───── Reading passage

In vitro pharmacodynamics of novel rifamycin ABI-0043 against Staphylococcus aureus.

OBJECTIVES

ABI-0043 is a novel benzoxazinorifamycin derivative, which derives its potent bactericidal activity by the specific inhibition of bacterial RNA polymerase. We evaluated the in vitro pharmacodynamics and bactericidal activity of ABI-0043 against clinical isolates of methicillin-resistant Staphylococcus aureus (MRSA) and methicillin-susceptible S. aureus (MSSA).

METHODS

Using time-kill studies at a wide range of concentrations of ABI-0043, we evaluated the killing activity against four clinical isolates of S. aureus over 24 h. An integrated pharmacokinetic/pharmacodynamic area measure was applied to all cfu data and was fitted to a Hill-type mathematical model to evaluate pharmacodynamics.

RESULTS

Bacterial killing for ABI-0043 occurred rapidly and in a concentration-dependent manner. Bactericidal activity was achieved within 4 h at > or =16 x MIC against all isolates. Bacterial reductions were greatest at > or =64 x MIC against MRSA and MSSA isolates, as a >4 log(10) cfu/mL reduction was observed as early as 2 h, and sustained throughout 24 h. The pharmacodynamics of ABI-0043 was well described by a Hill-type model, with a steep sigmoidicity constant and a low EC(50) against all isolates.

CONCLUSIONS

ABI-0043 displayed rapid and sustained bactericidal activity against S. aureus clinical isolates. ABI-0043 represents a promising antistaphylococcal agent to combat serious S. aureus infections. Further, pharmacokinetic, pharmacodynamic and in vivo studies are warranted to determine its ultimate place in antibacterial therapy.

──────────
───── Exercise data

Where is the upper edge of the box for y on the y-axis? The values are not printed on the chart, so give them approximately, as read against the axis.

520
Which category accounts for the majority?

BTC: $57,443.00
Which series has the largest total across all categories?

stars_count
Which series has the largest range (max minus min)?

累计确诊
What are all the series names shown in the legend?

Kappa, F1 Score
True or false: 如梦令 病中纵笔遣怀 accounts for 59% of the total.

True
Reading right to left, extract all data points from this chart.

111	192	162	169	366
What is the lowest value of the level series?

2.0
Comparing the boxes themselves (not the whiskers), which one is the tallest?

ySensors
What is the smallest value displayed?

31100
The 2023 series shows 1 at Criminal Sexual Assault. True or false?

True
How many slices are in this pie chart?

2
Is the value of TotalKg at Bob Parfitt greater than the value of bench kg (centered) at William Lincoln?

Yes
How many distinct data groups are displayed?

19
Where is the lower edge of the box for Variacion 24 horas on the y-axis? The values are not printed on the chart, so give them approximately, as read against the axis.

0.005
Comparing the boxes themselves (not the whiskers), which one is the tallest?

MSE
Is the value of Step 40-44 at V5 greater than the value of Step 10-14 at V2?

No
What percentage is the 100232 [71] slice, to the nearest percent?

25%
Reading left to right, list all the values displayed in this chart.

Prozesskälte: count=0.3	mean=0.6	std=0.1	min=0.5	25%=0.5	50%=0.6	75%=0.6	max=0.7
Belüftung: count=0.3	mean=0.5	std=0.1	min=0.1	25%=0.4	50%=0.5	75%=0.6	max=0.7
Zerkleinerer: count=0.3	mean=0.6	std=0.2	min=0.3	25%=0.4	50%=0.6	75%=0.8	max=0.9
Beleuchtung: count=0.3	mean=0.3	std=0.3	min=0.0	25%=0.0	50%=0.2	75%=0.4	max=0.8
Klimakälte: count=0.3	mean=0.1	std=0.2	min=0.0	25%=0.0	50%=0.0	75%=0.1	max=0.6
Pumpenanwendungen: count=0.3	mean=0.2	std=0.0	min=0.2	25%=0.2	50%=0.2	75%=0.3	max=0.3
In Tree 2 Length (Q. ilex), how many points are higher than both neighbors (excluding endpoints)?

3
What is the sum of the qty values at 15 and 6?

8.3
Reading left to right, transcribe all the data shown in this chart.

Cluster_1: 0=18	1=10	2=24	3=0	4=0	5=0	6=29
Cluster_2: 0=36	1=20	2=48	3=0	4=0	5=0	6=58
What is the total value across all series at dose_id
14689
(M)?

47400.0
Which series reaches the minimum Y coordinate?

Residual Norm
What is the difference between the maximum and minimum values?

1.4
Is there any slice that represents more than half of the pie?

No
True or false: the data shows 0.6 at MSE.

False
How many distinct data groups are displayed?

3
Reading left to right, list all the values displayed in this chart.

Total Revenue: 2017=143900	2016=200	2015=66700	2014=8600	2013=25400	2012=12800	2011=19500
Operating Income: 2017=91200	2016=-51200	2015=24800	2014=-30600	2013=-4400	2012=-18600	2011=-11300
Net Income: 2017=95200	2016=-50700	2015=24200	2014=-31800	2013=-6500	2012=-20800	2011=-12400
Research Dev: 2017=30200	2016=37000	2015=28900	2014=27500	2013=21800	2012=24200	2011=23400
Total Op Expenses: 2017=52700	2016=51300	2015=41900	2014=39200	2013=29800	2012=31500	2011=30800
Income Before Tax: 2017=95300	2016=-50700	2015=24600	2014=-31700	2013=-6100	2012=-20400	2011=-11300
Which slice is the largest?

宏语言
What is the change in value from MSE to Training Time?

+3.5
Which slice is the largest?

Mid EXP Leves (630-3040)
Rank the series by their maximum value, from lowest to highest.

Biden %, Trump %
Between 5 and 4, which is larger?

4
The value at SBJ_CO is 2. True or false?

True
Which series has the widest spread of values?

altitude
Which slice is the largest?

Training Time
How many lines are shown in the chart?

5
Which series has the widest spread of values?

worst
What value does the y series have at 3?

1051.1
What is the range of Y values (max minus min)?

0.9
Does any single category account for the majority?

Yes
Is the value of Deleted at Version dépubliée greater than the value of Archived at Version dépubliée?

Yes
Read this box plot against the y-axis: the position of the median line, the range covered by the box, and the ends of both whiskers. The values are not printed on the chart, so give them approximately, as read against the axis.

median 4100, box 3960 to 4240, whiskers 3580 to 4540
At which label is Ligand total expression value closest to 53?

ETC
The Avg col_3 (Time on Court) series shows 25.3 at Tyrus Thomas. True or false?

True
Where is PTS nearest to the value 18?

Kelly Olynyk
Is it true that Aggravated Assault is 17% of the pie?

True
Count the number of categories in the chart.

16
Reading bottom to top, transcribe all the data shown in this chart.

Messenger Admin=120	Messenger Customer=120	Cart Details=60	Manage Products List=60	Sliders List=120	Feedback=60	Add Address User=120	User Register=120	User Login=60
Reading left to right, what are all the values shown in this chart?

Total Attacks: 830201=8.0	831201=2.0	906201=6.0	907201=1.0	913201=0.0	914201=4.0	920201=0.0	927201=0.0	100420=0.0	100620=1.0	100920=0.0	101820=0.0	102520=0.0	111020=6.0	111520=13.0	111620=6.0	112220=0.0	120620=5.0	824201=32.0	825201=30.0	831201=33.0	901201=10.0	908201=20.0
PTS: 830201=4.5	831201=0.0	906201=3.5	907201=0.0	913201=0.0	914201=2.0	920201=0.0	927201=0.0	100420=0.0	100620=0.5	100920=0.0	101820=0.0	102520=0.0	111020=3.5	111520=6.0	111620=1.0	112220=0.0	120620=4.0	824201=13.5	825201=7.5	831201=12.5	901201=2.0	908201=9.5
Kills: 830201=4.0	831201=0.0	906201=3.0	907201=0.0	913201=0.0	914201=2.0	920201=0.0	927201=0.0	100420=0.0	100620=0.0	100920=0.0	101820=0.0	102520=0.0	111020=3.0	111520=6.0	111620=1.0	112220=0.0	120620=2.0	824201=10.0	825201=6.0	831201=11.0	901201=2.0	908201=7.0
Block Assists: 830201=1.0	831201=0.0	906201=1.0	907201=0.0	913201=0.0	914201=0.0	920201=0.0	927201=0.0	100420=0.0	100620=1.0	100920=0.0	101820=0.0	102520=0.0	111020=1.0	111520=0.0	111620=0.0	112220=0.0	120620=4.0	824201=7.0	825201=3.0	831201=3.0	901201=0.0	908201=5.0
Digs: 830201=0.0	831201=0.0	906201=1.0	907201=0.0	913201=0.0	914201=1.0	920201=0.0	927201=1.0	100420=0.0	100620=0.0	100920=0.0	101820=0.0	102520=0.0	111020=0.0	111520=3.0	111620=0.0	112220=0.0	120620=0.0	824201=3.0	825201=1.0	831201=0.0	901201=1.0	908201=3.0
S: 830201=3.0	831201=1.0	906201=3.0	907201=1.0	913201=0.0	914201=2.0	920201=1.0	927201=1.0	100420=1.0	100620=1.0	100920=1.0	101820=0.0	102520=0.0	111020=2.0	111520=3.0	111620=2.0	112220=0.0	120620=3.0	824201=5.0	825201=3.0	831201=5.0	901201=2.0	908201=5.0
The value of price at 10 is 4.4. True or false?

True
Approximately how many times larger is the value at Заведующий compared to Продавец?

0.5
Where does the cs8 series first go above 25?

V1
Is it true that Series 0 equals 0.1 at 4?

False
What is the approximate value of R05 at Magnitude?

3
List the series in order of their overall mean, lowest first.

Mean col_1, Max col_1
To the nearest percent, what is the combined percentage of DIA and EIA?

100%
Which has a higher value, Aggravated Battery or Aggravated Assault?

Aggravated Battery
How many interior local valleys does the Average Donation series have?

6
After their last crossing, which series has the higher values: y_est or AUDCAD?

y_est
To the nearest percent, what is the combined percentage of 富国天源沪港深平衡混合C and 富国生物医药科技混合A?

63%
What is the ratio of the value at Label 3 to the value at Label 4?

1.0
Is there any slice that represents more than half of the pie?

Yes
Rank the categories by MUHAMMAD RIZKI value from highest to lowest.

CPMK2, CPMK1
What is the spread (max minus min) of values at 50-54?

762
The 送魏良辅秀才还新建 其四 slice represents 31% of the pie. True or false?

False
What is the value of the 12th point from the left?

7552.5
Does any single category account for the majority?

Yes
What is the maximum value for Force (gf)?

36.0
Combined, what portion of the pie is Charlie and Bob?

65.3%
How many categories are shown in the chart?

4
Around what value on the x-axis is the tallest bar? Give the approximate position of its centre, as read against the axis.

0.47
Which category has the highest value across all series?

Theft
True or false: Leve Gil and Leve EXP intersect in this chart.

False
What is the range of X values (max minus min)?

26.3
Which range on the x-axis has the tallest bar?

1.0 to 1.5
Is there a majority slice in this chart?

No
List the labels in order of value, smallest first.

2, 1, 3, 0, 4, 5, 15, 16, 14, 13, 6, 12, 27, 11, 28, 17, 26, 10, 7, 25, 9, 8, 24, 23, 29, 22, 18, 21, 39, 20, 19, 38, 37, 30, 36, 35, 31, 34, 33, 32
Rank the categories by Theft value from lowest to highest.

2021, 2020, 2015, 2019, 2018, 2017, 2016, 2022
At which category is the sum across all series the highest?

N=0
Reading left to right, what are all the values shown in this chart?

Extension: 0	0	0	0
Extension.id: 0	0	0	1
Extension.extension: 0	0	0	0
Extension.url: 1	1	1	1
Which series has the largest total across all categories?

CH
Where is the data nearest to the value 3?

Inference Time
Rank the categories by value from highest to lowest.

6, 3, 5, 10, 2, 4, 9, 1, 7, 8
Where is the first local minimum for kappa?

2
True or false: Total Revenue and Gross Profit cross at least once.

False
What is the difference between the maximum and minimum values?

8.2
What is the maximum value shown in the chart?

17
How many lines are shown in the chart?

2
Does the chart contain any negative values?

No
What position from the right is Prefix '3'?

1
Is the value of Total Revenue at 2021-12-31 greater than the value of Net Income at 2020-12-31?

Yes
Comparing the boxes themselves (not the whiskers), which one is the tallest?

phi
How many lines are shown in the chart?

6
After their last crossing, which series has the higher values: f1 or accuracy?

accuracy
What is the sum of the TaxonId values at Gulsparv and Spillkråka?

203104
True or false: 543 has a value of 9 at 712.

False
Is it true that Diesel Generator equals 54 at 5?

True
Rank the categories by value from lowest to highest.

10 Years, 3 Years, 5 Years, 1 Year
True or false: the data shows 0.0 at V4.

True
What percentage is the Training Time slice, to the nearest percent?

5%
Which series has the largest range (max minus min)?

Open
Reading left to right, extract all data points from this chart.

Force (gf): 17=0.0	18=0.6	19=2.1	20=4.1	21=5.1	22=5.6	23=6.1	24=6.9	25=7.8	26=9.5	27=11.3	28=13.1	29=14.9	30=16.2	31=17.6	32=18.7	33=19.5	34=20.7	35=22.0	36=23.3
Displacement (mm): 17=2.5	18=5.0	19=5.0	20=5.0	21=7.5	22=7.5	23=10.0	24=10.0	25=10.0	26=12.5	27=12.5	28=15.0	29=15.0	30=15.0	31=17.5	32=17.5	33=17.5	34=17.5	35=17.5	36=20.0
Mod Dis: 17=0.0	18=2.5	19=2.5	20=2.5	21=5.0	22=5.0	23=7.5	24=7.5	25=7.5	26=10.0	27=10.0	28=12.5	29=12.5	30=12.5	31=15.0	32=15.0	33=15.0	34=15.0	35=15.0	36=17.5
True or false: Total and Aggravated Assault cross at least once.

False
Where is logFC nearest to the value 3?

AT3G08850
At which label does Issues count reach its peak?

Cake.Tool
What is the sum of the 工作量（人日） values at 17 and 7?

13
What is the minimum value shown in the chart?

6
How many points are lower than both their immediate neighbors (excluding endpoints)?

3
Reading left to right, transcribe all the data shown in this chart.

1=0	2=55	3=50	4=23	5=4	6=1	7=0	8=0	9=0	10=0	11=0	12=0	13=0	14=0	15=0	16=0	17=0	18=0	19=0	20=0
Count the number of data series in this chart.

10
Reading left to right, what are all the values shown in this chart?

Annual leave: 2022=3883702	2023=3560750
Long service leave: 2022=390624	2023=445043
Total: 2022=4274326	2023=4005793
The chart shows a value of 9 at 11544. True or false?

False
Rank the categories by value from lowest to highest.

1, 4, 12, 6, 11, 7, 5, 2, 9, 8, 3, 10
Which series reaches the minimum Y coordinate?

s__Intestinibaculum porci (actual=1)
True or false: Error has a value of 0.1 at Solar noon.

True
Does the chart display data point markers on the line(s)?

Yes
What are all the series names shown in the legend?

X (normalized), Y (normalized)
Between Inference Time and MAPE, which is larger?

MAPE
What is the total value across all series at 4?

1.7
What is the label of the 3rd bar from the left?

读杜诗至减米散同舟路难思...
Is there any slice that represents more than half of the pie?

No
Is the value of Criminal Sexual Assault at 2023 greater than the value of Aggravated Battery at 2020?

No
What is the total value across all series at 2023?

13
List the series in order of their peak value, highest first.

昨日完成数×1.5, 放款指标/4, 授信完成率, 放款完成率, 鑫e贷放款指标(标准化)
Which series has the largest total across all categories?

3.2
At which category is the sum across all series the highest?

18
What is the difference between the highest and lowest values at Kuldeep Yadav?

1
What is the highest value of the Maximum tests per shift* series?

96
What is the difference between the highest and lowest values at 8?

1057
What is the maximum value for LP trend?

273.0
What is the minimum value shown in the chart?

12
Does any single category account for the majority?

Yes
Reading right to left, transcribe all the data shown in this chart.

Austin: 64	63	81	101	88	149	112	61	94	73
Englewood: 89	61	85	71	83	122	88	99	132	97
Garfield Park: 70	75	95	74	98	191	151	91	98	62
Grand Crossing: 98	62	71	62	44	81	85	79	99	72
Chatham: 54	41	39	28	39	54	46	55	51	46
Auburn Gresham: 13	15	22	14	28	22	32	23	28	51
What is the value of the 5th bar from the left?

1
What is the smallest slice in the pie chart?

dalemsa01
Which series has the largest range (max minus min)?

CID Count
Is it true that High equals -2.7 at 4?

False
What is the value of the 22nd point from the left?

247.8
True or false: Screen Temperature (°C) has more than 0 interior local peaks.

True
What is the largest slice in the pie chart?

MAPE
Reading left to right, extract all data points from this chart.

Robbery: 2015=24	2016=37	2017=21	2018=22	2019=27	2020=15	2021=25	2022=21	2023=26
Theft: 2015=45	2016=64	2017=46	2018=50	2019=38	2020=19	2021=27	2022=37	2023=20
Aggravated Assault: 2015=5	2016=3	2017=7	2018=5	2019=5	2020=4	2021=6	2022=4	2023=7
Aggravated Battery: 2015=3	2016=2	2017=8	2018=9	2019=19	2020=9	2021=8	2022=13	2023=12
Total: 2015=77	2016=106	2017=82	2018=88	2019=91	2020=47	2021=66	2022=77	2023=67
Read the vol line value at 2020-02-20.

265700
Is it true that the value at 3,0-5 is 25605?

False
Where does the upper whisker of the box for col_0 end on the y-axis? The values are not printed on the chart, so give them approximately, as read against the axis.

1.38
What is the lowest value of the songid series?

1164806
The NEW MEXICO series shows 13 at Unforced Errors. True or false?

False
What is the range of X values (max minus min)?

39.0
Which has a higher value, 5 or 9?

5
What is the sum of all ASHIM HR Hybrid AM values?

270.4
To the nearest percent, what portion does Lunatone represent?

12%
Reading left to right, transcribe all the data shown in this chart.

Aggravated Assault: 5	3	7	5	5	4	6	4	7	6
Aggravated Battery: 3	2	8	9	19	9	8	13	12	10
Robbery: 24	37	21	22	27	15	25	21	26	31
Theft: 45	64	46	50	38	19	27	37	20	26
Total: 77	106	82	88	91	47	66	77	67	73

──────────

#### What to do:
List every section heading in the ABI-0043 abstract, in the order they appear. Rely only on the ABI-0043 abstract, not on the records.

#### Answer space:
OBJECTIVES, METHODS, RESULTS, CONCLUSIONS